Nat Turner’s rebellion in Southampton, Virginia, sparked discussions about slavery nationwide. In Virginia, the General Assembly debated whether to gradually abolish slavery in the state. Arguments for and against abolition flooded the legislature. Although they never mentioned Nat Turner by name, women in Augusta County indicated the ways in which his revolt had intensified their fears, and they concluded that eliminating slavery was the only way to ensure their safety. Slavery proponents had no more forceful advocate than Thomas Dew, president of the College of William and Mary, who argued that slavery was beneficial for slaves and their owners. The Virginia legislature took no action on the issue of emancipation and instead passed laws that further restricted free and enslaved blacks in Virginia.
10.2 | Memorial of the Ladies of Augusta to the Virginia General Assembly, January 19, 1832 |
We pretend not to conceal from [you], our fathers & brothers, our protectors . . . , the fears which agitate our bosoms, and the dangers which await us, as revealed to us by recent tragical deeds; our fears, we admit, [are] great, but we do not concede that they are the effects of blind & unreflecting cowardice: we do not concede that they spring from the superstitious timidity of our sex. Alas! . . . we appeal to your manly reason, to your more matured wisdom, to attest the justice & propriety of our fears, when we call to your remembrance the late slaughter of our sisters & their little ones in certain parts of our land, & the strong probability, that that slaughter was but a partial execution of a widely projected scheme of carnage. We know not, we cannot know the right, nor the unguarded moments, by day or by night, which is pregnant with our destruction & that of our husbands & brothers, & sisters & children; but we do know that we are at every moment, exposed to the means of our own excision & of all that is dear to us in life. The bloody monster which threatens us is warmed & cherished on our own hearths. O hear our prayer & remove it, ye protectors of our persons, ye guardians of our peace!
Our fears teach us to reflect & reason: and our reflections & reasonings have taught us that the peace of our homes, the welfare of society, the prosperity of future generations call aloud & imperatively for some decisive & efficient measure—and that measure cannot, we believe, be decisively efficient, or of much benefit if it have not, for its ultimate object, the extinction of slavery from amongst us.

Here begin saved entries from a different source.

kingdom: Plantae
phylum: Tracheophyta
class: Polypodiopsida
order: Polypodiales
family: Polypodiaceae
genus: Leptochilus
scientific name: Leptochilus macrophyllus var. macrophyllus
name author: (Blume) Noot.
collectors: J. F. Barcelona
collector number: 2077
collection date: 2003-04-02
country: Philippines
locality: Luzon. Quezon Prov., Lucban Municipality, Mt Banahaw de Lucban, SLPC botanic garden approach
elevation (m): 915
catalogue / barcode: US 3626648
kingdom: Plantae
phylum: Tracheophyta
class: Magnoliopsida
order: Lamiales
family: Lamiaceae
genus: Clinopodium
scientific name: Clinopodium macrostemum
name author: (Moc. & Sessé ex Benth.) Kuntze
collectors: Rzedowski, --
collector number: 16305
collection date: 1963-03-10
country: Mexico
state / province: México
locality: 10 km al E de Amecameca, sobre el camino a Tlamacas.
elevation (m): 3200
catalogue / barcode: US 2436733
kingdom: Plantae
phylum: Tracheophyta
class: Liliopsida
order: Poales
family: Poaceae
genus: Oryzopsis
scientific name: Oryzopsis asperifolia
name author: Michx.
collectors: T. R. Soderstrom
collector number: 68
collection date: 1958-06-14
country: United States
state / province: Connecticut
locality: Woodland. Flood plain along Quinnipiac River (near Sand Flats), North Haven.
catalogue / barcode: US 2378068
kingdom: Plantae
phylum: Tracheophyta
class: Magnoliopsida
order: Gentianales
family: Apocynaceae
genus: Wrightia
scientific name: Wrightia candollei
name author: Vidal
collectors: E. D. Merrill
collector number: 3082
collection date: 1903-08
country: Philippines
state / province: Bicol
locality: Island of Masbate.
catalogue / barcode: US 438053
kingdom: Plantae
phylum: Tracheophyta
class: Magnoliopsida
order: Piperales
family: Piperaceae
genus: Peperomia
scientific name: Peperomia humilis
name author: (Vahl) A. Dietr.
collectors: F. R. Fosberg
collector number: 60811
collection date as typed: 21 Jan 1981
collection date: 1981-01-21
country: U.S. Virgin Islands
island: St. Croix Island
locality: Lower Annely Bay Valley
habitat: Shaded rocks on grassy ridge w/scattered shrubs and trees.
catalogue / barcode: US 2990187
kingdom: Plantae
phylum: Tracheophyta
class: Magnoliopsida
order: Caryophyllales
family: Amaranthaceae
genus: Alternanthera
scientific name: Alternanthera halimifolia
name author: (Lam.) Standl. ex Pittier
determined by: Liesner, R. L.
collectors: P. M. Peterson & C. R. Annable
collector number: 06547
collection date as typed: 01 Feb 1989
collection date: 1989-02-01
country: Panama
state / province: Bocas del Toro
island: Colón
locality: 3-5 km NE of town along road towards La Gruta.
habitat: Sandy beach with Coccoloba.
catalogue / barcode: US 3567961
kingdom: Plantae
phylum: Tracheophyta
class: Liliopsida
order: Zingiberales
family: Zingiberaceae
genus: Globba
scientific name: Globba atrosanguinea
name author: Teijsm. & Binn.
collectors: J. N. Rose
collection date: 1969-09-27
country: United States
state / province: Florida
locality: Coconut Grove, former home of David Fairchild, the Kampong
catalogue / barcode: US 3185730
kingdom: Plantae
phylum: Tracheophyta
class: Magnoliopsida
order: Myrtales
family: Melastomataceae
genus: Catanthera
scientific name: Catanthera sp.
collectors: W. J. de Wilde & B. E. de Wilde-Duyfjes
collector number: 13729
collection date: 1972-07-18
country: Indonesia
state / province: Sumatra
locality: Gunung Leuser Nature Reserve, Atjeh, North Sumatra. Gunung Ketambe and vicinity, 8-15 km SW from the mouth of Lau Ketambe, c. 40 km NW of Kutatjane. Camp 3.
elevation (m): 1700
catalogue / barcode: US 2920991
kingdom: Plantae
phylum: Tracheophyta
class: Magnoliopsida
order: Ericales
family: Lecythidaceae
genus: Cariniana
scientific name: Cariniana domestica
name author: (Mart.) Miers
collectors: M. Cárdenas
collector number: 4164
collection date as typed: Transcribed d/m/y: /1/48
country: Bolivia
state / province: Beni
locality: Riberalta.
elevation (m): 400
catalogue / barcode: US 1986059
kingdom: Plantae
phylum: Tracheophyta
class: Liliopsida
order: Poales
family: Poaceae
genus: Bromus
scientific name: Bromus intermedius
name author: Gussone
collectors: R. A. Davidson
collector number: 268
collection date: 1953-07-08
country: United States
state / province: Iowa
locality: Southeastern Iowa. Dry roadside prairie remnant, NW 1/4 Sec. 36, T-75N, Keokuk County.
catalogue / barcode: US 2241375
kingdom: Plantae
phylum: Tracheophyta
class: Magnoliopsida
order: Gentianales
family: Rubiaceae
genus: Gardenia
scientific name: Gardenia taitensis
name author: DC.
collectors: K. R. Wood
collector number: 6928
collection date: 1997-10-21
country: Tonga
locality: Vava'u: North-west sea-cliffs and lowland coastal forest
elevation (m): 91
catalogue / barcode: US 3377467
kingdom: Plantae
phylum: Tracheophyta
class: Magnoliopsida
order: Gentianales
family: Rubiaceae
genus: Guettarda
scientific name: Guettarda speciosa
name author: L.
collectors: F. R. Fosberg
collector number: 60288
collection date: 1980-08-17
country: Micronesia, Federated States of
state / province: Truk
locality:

Source: Virginia General Assembly, Legislative Petitions: Petition of the Females of Augusta County, 19 January 1832, Accession 36121, State Records Collection, The Library of Virginia, Richmond, Virginia.
10.3 | Thomas Dew | The Proslavery Argument, 1832 |
Every one acquainted with southern slaves knows that the slave rejoices in the elevation and prosperity of his master; and the heart of no one is more gladdened at the successful debut of young master or miss on the great theatre of the world than that of either the young slave who has grown up with them and shared in all their sports, and even partaken of all their delicacies—or the aged one who has looked on and watched them from birth to manhood, with the kindest and most affectionate solicitude, and has ever met from them all the kind treatment and generous sympathies of feeling, tender hearts. Judge Smith, in his able speech on Foote’s Resolutions in the Senate, said, in an emergency, he would rely upon his own slaves for his defence—he would put arms into their hands, and he had no doubt they would defend him faithfully. In the late Southampton insurrection, we know that many actually convened their slaves and armed them for defence, although slaves were here the cause of the evil which was to be repelled.